WORK TO BE COMPLETED
Reproduce every one of the entries below word for word, leaving nothing out and changing nothing.
* START *
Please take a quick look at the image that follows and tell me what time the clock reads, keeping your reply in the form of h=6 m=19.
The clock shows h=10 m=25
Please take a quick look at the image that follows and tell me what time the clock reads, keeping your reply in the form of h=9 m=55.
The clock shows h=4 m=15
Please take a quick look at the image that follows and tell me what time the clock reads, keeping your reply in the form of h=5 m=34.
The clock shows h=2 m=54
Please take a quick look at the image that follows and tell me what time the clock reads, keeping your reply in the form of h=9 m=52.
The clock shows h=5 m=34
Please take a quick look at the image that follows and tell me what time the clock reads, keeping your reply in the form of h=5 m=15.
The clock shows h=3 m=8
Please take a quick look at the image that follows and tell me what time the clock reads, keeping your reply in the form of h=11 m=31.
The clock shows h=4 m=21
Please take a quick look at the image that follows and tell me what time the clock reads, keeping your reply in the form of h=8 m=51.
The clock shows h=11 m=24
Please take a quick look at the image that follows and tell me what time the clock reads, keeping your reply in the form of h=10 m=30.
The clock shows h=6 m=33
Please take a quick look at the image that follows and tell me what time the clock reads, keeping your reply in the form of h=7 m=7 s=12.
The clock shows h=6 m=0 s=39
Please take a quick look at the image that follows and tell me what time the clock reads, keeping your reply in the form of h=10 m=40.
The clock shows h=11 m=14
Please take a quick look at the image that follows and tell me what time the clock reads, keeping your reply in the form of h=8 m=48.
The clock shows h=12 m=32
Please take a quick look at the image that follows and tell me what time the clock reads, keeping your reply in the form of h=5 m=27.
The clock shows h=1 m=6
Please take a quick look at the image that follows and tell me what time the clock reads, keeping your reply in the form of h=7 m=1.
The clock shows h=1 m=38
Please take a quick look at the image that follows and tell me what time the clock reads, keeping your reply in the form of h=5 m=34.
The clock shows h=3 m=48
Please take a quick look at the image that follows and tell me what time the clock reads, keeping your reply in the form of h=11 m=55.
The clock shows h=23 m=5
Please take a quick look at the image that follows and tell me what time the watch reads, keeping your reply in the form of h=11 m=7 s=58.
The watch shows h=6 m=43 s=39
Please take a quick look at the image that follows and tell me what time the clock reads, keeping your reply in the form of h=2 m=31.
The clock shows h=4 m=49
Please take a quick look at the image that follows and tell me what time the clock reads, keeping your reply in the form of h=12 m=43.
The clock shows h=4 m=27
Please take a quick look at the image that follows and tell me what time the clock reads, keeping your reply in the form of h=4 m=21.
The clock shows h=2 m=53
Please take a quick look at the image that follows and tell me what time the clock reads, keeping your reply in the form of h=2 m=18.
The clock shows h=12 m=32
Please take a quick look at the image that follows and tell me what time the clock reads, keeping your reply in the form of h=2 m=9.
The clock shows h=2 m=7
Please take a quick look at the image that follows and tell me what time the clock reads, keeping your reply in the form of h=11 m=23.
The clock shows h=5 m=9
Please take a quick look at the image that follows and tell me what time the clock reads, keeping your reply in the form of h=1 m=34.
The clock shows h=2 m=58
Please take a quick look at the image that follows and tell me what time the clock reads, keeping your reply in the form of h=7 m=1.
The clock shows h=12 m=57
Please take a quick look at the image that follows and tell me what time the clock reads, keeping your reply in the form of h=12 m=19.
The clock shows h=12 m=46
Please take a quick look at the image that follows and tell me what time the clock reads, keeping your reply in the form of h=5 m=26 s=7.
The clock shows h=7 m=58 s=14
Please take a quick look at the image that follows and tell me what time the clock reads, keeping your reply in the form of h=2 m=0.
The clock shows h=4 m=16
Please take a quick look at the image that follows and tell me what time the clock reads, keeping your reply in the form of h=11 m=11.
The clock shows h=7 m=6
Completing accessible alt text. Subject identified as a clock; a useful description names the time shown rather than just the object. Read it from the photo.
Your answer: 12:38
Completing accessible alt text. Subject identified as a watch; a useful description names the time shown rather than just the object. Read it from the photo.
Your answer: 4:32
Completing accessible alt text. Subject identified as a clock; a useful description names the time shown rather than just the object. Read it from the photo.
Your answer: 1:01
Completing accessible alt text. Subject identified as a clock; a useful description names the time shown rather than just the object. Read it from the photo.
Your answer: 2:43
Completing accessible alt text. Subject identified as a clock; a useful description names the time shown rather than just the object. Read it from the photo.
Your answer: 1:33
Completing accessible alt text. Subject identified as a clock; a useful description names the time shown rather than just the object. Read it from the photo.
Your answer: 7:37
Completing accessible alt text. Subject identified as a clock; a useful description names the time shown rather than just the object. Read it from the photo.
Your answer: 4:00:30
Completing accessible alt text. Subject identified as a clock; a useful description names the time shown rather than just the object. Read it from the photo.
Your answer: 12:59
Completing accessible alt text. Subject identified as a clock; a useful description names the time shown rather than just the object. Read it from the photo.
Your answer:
* END *
SOLUTION TO THIS TASK
Please take a quick look at the image that follows and tell me what time the clock reads, keeping your reply in the form of h=6 m=19.
The clock shows h=10 m=25
Please take a quick look at the image that follows and tell me what time the clock reads, keeping your reply in the form of h=9 m=55.
The clock shows h=4 m=15
Please take a quick look at the image that follows and tell me what time the clock reads, keeping your reply in the form of h=5 m=34.
The clock shows h=2 m=54
Please take a quick look at the image that follows and tell me what time the clock reads, keeping your reply in the form of h=9 m=52.
The clock shows h=5 m=34
Please take a quick look at the image that follows and tell me what time the clock reads, keeping your reply in the form of h=5 m=15.
The clock shows h=3 m=8
Please take a quick look at the image that follows and tell me what time the clock reads, keeping your reply in the form of h=11 m=31.
The clock shows h=4 m=21
Please take a quick look at the image that follows and tell me what time the clock reads, keeping your reply in the form of h=8 m=51.
The clock shows h=11 m=24
Please take a quick look at the image that follows and tell me what time the clock reads, keeping your reply in the form of h=10 m=30.
The clock shows h=6 m=33
Please take a quick look at the image that follows and tell me what time the clock reads, keeping your reply in the form of h=7 m=7 s=12.
The clock shows h=6 m=0 s=39
Please take a quick look at the image that follows and tell me what time the clock reads, keeping your reply in the form of h=10 m=40.
The clock shows h=11 m=14
Please take a quick look at the image that follows and tell me what time the clock reads, keeping your reply in the form of h=8 m=48.
The clock shows h=12 m=32
Please take a quick look at the image that follows and tell me what time the clock reads, keeping your reply in the form of h=5 m=27.
The clock shows h=1 m=6
Please take a quick look at the image that follows and tell me what time the clock reads, keeping your reply in the form of h=7 m=1.
The clock shows h=1 m=38
Please take a quick look at the image that follows and tell me what time the clock reads, keeping your reply in the form of h=5 m=34.
The clock shows h=3 m=48
Please take a quick look at the image that follows and tell me what time the clock reads, keeping your reply in the form of h=11 m=55.
The clock shows h=23 m=5
Please take a quick look at the image that follows and tell me what time the watch reads, keeping your reply in the form of h=11 m=7 s=58.
The watch shows h=6 m=43 s=39
Please take a quick look at the image that follows and tell me what time the clock reads, keeping your reply in the form of h=2 m=31.
The clock shows h=4 m=49
Please take a quick look at the image that follows and tell me what time the clock reads, keeping your reply in the form of h=12 m=43.
The clock shows h=4 m=27
Please take a quick look at the image that follows and tell me what time the clock reads, keeping your reply in the form of h=4 m=21.
The clock shows h=2 m=53
Please take a quick look at the image that follows and tell me what time the clock reads, keeping your reply in the form of h=2 m=18.
The clock shows h=12 m=32
Please take a quick look at the image that follows and tell me what time the clock reads, keeping your reply in the form of h=2 m=9.
The clock shows h=2 m=7
Please take a quick look at the image that follows and tell me what time the clock reads, keeping your reply in the form of h=11 m=23.
The clock shows h=5 m=9
Please take a quick look at the image that follows and tell me what time the clock reads, keeping your reply in the form of h=1 m=34.
The clock shows h=2 m=58
Please take a quick look at the image that follows and tell me what time the clock reads, keeping your reply in the form of h=7 m=1.
The clock shows h=12 m=57
Please take a quick look at the image that follows and tell me what time the clock reads, keeping your reply in the form of h=12 m=19.
The clock shows h=12 m=46
Please take a quick look at the image that follows and tell me what time the clock reads, keeping your reply in the form of h=5 m=26 s=7.
The clock shows h=7 m=58 s=14
Please take a quick look at the image that follows and tell me what time the clock reads, keeping your reply in the form of h=2 m=0.
The clock shows h=4 m=16
Please take a quick look at the image that follows and tell me what time the clock reads, keeping your reply in the form of h=11 m=11.
The clock shows h=7 m=6
Completing accessible alt text. Subject identified as a clock; a useful description names the time shown rather than just the object. Read it from the photo.
Your answer: 12:38
Completing accessible alt text. Subject identified as a watch; a useful description names the time shown rather than just the object. Read it from the photo.
Your answer: 4:32
Completing accessible alt text. Subject identified as a clock; a useful description names the time shown rather than just the object. Read it from the photo.
Your answer: 1:01
Completing accessible alt text. Subject identified as a clock; a useful description names the time shown rather than just the object. Read it from the photo.
Your answer: 2:43
Completing accessible alt text. Subject identified as a clock; a useful description names the time shown rather than just the object. Read it from the photo.
Your answer: 1:33
Completing accessible alt text. Subject identified as a clock; a useful description names the time shown rather than just the object. Read it from the photo.
Your answer: 7:37
Completing accessible alt text. Subject identified as a clock; a useful description names the time shown rather than just the object. Read it from the photo.
Your answer: 4:00:30
Completing accessible alt text. Subject identified as a clock; a useful description names the time shown rather than just the object. Read it from the photo.
Your answer: 12:59
Completing accessible alt text. Subject identified as a clock; a useful description names the time shown rather than just the object. Read it from the photo.
Your answer:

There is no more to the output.